PROBLEM DETAILS >> Please print all of the records shown below, exactly as given.

(Source data)
# # # #
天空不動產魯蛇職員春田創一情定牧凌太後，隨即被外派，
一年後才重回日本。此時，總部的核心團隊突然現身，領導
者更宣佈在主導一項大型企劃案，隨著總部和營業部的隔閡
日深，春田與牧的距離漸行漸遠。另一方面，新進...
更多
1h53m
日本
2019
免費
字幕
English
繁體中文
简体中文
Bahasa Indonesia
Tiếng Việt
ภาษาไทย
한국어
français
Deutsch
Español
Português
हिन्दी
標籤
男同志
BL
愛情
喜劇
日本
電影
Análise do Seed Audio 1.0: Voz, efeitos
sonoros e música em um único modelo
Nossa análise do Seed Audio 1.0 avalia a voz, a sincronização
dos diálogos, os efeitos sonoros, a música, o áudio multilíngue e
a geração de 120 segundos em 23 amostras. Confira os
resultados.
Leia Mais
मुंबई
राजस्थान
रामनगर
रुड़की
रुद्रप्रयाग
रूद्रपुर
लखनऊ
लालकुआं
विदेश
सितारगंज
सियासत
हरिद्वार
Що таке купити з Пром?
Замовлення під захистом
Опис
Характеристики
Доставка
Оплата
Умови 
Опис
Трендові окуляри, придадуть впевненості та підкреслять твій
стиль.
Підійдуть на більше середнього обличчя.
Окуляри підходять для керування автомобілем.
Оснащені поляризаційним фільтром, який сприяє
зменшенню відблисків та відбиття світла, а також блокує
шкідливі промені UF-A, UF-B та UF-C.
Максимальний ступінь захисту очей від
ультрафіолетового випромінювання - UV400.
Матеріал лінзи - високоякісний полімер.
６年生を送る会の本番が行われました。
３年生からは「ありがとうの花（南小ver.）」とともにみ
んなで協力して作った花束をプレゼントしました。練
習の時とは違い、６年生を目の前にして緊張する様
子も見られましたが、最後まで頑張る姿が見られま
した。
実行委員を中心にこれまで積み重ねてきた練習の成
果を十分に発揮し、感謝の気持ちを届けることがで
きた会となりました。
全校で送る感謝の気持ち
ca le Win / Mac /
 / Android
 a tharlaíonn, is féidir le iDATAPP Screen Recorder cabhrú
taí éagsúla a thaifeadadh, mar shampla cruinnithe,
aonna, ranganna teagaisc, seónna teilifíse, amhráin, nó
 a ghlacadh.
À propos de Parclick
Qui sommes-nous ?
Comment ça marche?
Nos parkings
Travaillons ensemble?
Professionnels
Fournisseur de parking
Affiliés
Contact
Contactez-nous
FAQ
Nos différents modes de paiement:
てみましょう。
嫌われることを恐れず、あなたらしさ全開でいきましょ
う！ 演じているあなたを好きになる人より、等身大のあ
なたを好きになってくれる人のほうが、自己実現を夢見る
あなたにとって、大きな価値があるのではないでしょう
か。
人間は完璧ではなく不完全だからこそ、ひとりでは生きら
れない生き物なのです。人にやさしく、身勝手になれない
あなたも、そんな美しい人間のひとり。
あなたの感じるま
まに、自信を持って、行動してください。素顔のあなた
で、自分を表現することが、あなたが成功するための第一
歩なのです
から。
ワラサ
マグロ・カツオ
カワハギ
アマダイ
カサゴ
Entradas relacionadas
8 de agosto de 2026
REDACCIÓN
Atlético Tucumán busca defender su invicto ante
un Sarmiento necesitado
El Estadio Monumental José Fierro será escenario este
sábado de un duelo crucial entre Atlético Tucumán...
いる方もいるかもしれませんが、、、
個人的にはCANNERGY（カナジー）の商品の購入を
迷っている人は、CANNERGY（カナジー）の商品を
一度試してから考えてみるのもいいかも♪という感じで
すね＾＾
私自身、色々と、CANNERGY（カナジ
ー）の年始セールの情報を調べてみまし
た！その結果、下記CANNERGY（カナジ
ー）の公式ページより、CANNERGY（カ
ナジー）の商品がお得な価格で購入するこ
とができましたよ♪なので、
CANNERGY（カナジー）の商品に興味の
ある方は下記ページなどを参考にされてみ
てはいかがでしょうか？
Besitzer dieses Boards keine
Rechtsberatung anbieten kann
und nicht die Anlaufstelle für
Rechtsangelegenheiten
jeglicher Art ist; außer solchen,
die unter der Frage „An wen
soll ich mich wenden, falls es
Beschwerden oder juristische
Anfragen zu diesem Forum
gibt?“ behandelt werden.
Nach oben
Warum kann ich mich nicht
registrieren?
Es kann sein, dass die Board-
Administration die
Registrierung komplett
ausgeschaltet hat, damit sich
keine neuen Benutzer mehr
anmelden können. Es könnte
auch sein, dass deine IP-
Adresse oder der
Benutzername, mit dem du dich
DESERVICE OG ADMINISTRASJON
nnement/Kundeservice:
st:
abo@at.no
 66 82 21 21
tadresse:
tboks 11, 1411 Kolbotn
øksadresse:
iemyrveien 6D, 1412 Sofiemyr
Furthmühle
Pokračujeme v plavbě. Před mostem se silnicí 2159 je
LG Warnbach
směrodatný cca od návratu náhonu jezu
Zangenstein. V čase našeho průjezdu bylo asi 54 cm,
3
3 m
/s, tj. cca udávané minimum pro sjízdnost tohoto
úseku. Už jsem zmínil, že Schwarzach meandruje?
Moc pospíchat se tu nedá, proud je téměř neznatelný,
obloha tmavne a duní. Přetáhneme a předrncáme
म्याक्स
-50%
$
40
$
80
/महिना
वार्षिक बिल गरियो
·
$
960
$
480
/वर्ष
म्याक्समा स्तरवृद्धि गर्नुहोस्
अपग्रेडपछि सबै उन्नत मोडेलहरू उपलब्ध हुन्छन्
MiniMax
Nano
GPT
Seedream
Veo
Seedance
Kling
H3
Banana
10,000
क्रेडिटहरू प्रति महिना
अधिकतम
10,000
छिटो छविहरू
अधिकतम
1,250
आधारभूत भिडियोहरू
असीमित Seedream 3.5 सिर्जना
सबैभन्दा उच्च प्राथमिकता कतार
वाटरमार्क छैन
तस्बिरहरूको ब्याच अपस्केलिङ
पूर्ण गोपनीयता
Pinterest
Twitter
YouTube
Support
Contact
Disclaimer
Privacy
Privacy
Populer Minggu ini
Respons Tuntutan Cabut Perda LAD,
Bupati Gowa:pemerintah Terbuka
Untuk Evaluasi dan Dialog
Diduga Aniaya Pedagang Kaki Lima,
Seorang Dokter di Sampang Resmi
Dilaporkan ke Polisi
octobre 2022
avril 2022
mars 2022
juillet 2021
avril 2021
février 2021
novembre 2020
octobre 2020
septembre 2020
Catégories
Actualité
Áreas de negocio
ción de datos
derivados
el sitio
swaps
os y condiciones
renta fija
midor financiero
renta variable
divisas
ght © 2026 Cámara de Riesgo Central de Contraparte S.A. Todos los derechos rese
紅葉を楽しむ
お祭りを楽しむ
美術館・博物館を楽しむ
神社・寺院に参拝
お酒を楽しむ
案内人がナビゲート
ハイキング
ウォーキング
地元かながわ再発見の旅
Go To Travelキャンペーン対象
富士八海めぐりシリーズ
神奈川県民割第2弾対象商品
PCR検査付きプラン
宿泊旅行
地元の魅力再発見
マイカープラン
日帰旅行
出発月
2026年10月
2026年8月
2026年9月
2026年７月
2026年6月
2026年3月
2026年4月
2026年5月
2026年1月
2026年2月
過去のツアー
# # # #
RESULT >>
天空不動產魯蛇職員春田創一情定牧凌太後，隨即被外派，
一年後才重回日本。此時，總部的核心團隊突然現身，領導
者更宣佈在主導一項大型企劃案，隨著總部和營業部的隔閡
日深，春田與牧的距離漸行漸遠。另一方面，新進...
更多
1h53m
日本
2019
免費
字幕
English
繁體中文
简体中文
Bahasa Indonesia
Tiếng Việt
ภาษาไทย
한국어
français
Deutsch
Español
Português
हिन्दी
標籤
男同志
BL
愛情
喜劇
日本
電影
Análise do Seed Audio 1.0: Voz, efeitos
sonoros e música em um único modelo
Nossa análise do Seed Audio 1.0 avalia a voz, a sincronização
dos diálogos, os efeitos sonoros, a música, o áudio multilíngue e
a geração de 120 segundos em 23 amostras. Confira os
resultados.
Leia Mais
मुंबई
राजस्थान
रामनगर
रुड़की
रुद्रप्रयाग
रूद्रपुर
लखनऊ
लालकुआं
विदेश
सितारगंज
सियासत
हरिद्वार
Що таке купити з Пром?
Замовлення під захистом
Опис
Характеристики
Доставка
Оплата
Умови 
Опис
Трендові окуляри, придадуть впевненості та підкреслять твій
стиль.
Підійдуть на більше середнього обличчя.
Окуляри підходять для керування автомобілем.
Оснащені поляризаційним фільтром, який сприяє
зменшенню відблисків та відбиття світла, а також блокує
шкідливі промені UF-A, UF-B та UF-C.
Максимальний ступінь захисту очей від
ультрафіолетового випромінювання - UV400.
Матеріал лінзи - високоякісний полімер.
６年生を送る会の本番が行われました。
３年生からは「ありがとうの花（南小ver.）」とともにみ
んなで協力して作った花束をプレゼントしました。練
習の時とは違い、６年生を目の前にして緊張する様
子も見られましたが、最後まで頑張る姿が見られま
した。
実行委員を中心にこれまで積み重ねてきた練習の成
果を十分に発揮し、感謝の気持ちを届けることがで
きた会となりました。
全校で送る感謝の気持ち
ca le Win / Mac /
 / Android
 a tharlaíonn, is féidir le iDATAPP Screen Recorder cabhrú
taí éagsúla a thaifeadadh, mar shampla cruinnithe,
aonna, ranganna teagaisc, seónna teilifíse, amhráin, nó
 a ghlacadh.
À propos de Parclick
Qui sommes-nous ?
Comment ça marche?
Nos parkings
Travaillons ensemble?
Professionnels
Fournisseur de parking
Affiliés
Contact
Contactez-nous
FAQ
Nos différents modes de paiement:
てみましょう。
嫌われることを恐れず、あなたらしさ全開でいきましょ
う！ 演じているあなたを好きになる人より、等身大のあ
なたを好きになってくれる人のほうが、自己実現を夢見る
あなたにとって、大きな価値があるのではないでしょう
か。
人間は完璧ではなく不完全だからこそ、ひとりでは生きら
れない生き物なのです。人にやさしく、身勝手になれない
あなたも、そんな美しい人間のひとり。
あなたの感じるま
まに、自信を持って、行動してください。素顔のあなた
で、自分を表現することが、あなたが成功するための第一
歩なのです
から。
ワラサ
マグロ・カツオ
カワハギ
アマダイ
カサゴ
Entradas relacionadas
8 de agosto de 2026
REDACCIÓN
Atlético Tucumán busca defender su invicto ante
un Sarmiento necesitado
El Estadio Monumental José Fierro será escenario este
sábado de un duelo crucial entre Atlético Tucumán...
いる方もいるかもしれませんが、、、
個人的にはCANNERGY（カナジー）の商品の購入を
迷っている人は、CANNERGY（カナジー）の商品を
一度試してから考えてみるのもいいかも♪という感じで
すね＾＾
私自身、色々と、CANNERGY（カナジ
ー）の年始セールの情報を調べてみまし
た！その結果、下記CANNERGY（カナジ
ー）の公式ページより、CANNERGY（カ
ナジー）の商品がお得な価格で購入するこ
とができましたよ♪なので、
CANNERGY（カナジー）の商品に興味の
ある方は下記ページなどを参考にされてみ
てはいかがでしょうか？
Besitzer dieses Boards keine
Rechtsberatung anbieten kann
und nicht die Anlaufstelle für
Rechtsangelegenheiten
jeglicher Art ist; außer solchen,
die unter der Frage „An wen
soll ich mich wenden, falls es
Beschwerden oder juristische
Anfragen zu diesem Forum
gibt?“ behandelt werden.
Nach oben
Warum kann ich mich nicht
registrieren?
Es kann sein, dass die Board-
Administration die
Registrierung komplett
ausgeschaltet hat, damit sich
keine neuen Benutzer mehr
anmelden können. Es könnte
auch sein, dass deine IP-
Adresse oder der
Benutzername, mit dem du dich
DESERVICE OG ADMINISTRASJON
nnement/Kundeservice:
st:
abo@at.no
 66 82 21 21
tadresse:
tboks 11, 1411 Kolbotn
øksadresse:
iemyrveien 6D, 1412 Sofiemyr
Furthmühle
Pokračujeme v plavbě. Před mostem se silnicí 2159 je
LG Warnbach
směrodatný cca od návratu náhonu jezu
Zangenstein. V čase našeho průjezdu bylo asi 54 cm,
3
3 m
/s, tj. cca udávané minimum pro sjízdnost tohoto
úseku. Už jsem zmínil, že Schwarzach meandruje?
Moc pospíchat se tu nedá, proud je téměř neznatelný,
obloha tmavne a duní. Přetáhneme a předrncáme
म्याक्स
-50%
$
40
$
80
/महिना
वार्षिक बिल गरियो
·
$
960
$
480
/वर्ष
म्याक्समा स्तरवृद्धि गर्नुहोस्
अपग्रेडपछि सबै उन्नत मोडेलहरू उपलब्ध हुन्छन्
MiniMax
Nano
GPT
Seedream
Veo
Seedance
Kling
H3
Banana
10,000
क्रेडिटहरू प्रति महिना
अधिकतम
10,000
छिटो छविहरू
अधिकतम
1,250
आधारभूत भिडियोहरू
असीमित Seedream 3.5 सिर्जना
सबैभन्दा उच्च प्राथमिकता कतार
वाटरमार्क छैन
तस्बिरहरूको ब्याच अपस्केलिङ
पूर्ण गोपनीयता
Pinterest
Twitter
YouTube
Support
Contact
Disclaimer
Privacy
Privacy
Populer Minggu ini
Respons Tuntutan Cabut Perda LAD,
Bupati Gowa:pemerintah Terbuka
Untuk Evaluasi dan Dialog
Diduga Aniaya Pedagang Kaki Lima,
Seorang Dokter di Sampang Resmi
Dilaporkan ke Polisi
octobre 2022
avril 2022
mars 2022
juillet 2021
avril 2021
février 2021
novembre 2020
octobre 2020
septembre 2020
Catégories
Actualité
Áreas de negocio
ción de datos
derivados
el sitio
swaps
os y condiciones
renta fija
midor financiero
renta variable
divisas
ght © 2026 Cámara de Riesgo Central de Contraparte S.A. Todos los derechos rese
紅葉を楽しむ
お祭りを楽しむ
美術館・博物館を楽しむ
神社・寺院に参拝
お酒を楽しむ
案内人がナビゲート
ハイキング
ウォーキング
地元かながわ再発見の旅
Go To Travelキャンペーン対象
富士八海めぐりシリーズ
神奈川県民割第2弾対象商品
PCR検査付きプラン
宿泊旅行
地元の魅力再発見
マイカープラン
日帰旅行
出発月
2026年10月
2026年8月
2026年9月
2026年７月
2026年6月
2026年3月
2026年4月
2026年5月
2026年1月
2026年2月
過去のツアー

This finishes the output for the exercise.